HP may not be able to stop former CEO Mark Hurd from taking a job as co-president of Oracle.
Earlier this week, HP filed suit against Mark Hurd over his new job at Oracle. The company claims that as CEO of HP, Hurd was privy to all kinds of trade secrets and says these will be at risk if he takes up position as co-president of Oracle. However, experts say HP is unlikely to be successful in its endeavours.
California law doesn't favor non-compete agreements, but HP yesterday highlighted the amount of cash, stock and stock options given to Hurd in exchange for protecting trade secrets and said it would be impossible for him to work at Oracle without revealing trade secrets. Late last night law experts were saying HP's suit is a long shot.
Bloomberg cites Mark Lemley, a professor at Standford Law School who specializes in intellectual property, who says HP's argument that trade secrets will be eventually disclosed won't work in California.
"Neither will California courts enforce a noncompete agreement," Lemley continued. "HP will have to show real evidence that Mark Hurd is about to use its secrets at Oracle."
Frederick Baron, chair of the employment and labor practice at Cooley LLP, told Bloomberg that HP will have an 'uphill climb' if it wants to stop Hurd taking the job at Oracle.
"The inevitable use doctrine has been argued around the country, but it is not well established in California or in many jurisdictions," Baron said.

> [Record extracts]
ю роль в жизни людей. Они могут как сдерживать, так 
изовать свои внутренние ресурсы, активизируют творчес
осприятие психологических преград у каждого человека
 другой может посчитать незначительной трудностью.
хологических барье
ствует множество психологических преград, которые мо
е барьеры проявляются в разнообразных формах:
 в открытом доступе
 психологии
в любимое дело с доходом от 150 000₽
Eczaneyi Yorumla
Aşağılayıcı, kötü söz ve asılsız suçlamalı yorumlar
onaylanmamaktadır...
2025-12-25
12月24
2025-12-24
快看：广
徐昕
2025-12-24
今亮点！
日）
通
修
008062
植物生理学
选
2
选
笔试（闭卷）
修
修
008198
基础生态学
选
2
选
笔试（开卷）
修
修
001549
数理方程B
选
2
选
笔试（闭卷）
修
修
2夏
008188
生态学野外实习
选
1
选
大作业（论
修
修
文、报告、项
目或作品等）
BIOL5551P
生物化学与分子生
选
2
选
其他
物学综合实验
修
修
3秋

* * *

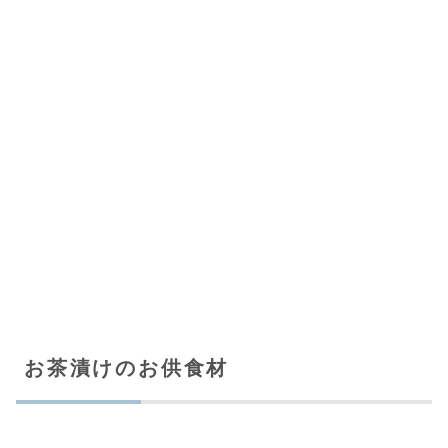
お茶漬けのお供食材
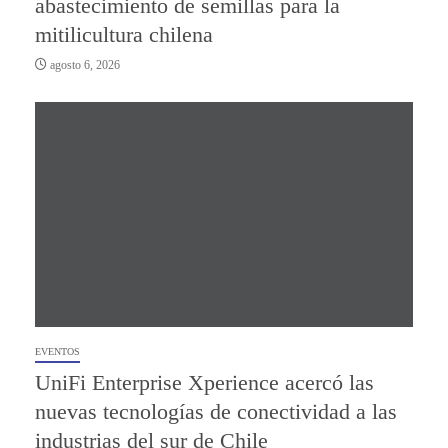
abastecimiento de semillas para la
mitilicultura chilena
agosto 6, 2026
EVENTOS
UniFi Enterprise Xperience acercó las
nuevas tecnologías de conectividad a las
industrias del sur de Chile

...

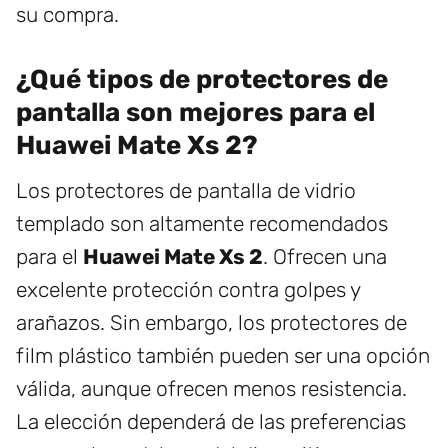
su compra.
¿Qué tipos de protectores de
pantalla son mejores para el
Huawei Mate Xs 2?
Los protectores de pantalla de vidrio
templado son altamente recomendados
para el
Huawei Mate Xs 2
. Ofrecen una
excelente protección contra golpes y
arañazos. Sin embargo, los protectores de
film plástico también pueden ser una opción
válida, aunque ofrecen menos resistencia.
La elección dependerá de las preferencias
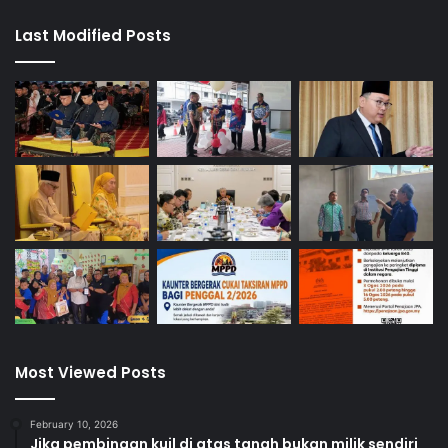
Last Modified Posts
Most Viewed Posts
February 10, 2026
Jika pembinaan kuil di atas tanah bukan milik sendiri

> [Required action A] Reproduce the part of the article about HP's suit against Mark Hurd starting at "Earlier this week, HP" and ending at "in its endeavours.".
> [Required action B] In the article about HP's suit against Mark Hurd, what field does the law professor Mark Lemley specialize in?
Draw only on the article about HP's suit against Mark Hurd.

> [Task response A]
Earlier this week, HP filed suit against Mark Hurd over his new job at Oracle. The company claims that as CEO of HP, Hurd was privy to all kinds of trade secrets and says these will be at risk if he takes up position as co-president of Oracle. However, experts say HP is unlikely to be successful in its endeavours.

> [Task response B] Intellectual property.